Again, thanks for all of your comments, I appreciate it.
ErictheSheep

The trajectory (without air resistance) would be a parabola which actually would never be exactly vertical. "near as dammit" I hear you cry. Correct.

A straight vertical line would of course be a straight vertical line and not a parabola, but its height charted over time would show that its path was parabolic. And for leeE, a great man once said "Sometimes you have to read between the lines to understand what is being said. Other times, you just have to read all the durn lines." That man was me, just now. I said that those things would be set at 45° optimal angles to show that if a condition were always true it would lead to an absurd conclusion. I already conceded that 45° is the optimal ballistic trajectory for reaching a distance on the same elevation. It is not true for reaching a distance on a different elevation, higher or lower. This thread is done, it just doesn't know it yet.

This link says it all; he's been bothered to do the sums  well done him!
Putting 45degrees into any example gives the max range.
http://www.convertalot.com/ballistic_trajectory_calculator.html (http://www.convertalot.com/ballistic_trajectory_calculator.html)

Heres the numbers. Taking off on level ground at 6m/s at 45° results in a range of 3.66m, or close to 10'. Do the same jump (6m/s) at a height of 6m (around 20') at 45° your range is 6.87m, a significant improvement. However, taking off with a velocity of 6m/s from 6m high at an angle of 26° results in a range of 7.58m, a more significant improvement, especially when your vertebrae are at stake. So, assuming he made an ideal jump at ground level, of 10' range from 45°, with the same power in his legs and with the same running start, the optimal angle from the roof is not 45°. It's close to 26°. The higher you get, the optimal angle for range gets farther and farther from 45° and closer to 0°. 45
Putting 45degrees into any example gives the max range.
This is wrong. I'm just saying. Change the Y_{o} and the optimal angle for range will change. I promise.

Interesting.
My examples were all for higher speeds. As you say, once the speeds get low, the departure from 45 gets more and more noticeable. Well well!
Those 'cheat' numerical methods are great value.
I tried to do it analytically but it ends up with a solution to a quadratic which you then have to differentiate to find a maximum. It's triv for h=0 but for any other value there are too many trig functions and too little time or confidence in my ability to do chains of manipulation.

If the pool is twenty feet away (just to make it easier I'll convert it to meters) That is approximately 6.1m
Gravity pulls you down at a rate of 9.8 m/s^2
If you jump one meter into the air upon departure then you have 7.1 meters until you hit the ground... Giving you .76 seconds before you will hit the ground.
Assuming that you are one meter from the building before you start to drop, you have 5.1m to go in .76 seconds. This would require you to be going at a rate of 6.7 m/s. (even further to make sure you don't hit the edge of the pool)
And 6.7 m/s is equivalent to 22 f/s which equals 15 miles per hour.
That would give you a four minute mile!
I hope you're athletic [;)]

Due to the Earth being spherical and not flat of infinite extent the path you take is elliptical not parabolic, not very different for long jumpers but you should keep it in mind if you are launching rockets.
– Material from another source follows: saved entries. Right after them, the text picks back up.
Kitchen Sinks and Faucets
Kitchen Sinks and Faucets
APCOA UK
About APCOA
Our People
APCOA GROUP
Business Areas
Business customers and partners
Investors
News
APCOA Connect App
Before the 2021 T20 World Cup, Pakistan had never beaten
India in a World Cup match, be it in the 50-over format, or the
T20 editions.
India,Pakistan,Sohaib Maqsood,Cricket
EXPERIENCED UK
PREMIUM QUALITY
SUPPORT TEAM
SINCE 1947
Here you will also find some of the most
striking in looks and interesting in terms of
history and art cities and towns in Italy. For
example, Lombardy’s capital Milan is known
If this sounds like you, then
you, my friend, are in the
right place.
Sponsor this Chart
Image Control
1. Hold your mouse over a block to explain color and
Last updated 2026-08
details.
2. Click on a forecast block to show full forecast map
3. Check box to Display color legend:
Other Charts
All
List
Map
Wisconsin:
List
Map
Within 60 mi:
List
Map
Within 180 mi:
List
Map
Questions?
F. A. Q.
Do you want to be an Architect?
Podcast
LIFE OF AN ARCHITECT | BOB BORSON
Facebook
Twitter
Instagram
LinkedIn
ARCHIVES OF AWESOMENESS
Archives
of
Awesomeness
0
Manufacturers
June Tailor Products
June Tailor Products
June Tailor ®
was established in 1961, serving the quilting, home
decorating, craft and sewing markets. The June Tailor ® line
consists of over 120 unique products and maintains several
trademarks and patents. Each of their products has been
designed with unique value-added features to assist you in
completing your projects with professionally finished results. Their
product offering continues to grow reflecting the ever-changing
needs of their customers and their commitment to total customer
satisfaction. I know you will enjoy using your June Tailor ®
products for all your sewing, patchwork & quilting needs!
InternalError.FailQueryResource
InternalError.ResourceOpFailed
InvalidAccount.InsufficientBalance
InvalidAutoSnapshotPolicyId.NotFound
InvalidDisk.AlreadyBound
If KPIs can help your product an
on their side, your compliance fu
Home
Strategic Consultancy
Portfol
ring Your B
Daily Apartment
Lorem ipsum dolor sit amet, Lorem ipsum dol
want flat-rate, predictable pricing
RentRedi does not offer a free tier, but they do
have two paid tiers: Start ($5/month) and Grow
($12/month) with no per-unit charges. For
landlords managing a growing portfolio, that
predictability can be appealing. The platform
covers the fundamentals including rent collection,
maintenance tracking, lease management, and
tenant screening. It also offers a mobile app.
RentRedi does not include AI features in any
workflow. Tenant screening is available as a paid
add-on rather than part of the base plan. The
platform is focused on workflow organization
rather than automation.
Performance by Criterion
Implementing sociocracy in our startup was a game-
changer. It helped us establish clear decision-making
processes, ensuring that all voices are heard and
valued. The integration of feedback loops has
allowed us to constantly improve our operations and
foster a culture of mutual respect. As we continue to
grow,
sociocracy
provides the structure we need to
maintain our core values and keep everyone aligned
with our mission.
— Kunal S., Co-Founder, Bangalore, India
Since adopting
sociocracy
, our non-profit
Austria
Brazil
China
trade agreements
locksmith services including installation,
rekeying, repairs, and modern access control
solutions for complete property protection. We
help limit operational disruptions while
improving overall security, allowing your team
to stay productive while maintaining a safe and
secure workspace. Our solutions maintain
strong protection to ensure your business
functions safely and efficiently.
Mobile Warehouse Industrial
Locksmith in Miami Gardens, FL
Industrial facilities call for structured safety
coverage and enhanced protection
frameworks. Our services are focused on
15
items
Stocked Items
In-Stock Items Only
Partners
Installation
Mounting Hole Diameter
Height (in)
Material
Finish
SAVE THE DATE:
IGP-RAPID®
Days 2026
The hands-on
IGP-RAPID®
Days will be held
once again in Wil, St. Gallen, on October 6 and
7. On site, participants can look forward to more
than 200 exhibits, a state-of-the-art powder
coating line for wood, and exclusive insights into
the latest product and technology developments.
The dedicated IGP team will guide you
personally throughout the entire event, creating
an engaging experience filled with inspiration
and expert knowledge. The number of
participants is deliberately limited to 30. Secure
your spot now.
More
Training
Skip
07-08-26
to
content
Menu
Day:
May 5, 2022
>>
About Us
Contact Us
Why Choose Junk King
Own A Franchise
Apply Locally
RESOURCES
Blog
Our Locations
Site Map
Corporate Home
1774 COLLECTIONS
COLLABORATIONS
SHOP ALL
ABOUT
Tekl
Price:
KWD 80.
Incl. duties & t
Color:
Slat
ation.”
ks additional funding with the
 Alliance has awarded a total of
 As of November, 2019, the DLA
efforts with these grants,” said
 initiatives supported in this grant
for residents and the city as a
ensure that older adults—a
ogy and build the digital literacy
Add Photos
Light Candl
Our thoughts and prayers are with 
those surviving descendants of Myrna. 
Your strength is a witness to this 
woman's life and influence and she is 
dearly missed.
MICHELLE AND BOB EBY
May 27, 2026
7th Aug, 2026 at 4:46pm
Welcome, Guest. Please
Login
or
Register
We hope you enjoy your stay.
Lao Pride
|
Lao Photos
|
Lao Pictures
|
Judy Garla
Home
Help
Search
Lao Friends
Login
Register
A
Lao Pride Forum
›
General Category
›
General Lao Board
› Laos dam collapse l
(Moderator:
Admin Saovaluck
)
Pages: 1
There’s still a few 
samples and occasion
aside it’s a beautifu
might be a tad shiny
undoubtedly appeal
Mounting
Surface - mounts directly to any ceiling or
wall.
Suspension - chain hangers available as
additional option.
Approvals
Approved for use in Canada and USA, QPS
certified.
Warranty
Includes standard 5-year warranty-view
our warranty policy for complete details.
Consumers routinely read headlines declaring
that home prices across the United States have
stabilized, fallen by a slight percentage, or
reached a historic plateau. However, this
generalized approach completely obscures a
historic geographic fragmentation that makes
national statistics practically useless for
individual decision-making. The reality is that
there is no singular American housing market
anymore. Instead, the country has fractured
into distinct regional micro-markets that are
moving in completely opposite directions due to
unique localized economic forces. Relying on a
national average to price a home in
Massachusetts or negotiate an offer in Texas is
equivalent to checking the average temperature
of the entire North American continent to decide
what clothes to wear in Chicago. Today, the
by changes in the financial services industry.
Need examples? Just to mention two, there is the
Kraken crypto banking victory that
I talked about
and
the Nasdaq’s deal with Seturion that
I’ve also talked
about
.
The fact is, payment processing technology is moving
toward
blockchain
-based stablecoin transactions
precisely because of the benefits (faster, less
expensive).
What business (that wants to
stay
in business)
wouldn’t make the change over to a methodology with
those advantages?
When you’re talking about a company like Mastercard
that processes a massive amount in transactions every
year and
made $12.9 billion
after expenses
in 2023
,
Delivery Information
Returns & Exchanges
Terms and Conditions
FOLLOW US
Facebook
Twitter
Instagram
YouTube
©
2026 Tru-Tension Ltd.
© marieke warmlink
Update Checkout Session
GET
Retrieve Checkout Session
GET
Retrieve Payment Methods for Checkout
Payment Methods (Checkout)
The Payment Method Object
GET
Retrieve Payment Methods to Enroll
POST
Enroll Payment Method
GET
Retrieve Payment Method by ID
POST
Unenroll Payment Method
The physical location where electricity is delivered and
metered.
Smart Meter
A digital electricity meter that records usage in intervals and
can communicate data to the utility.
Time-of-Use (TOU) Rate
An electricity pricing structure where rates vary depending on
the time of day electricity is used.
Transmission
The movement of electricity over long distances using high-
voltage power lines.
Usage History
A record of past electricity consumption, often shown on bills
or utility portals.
At about the age of 11, I had a cliff (about 300ft) at my disposal for a range of activities, including stone throwing. One thing I learned, quickly, was that throwing stones of similar weight from different heights made little, or no, observable difference to their horizontal travel. I satisfied myself (practically) that I knew why, but paid no attention to the maths.
Now, 66 years later, here are all the relevant figures. Aint life surprisin’?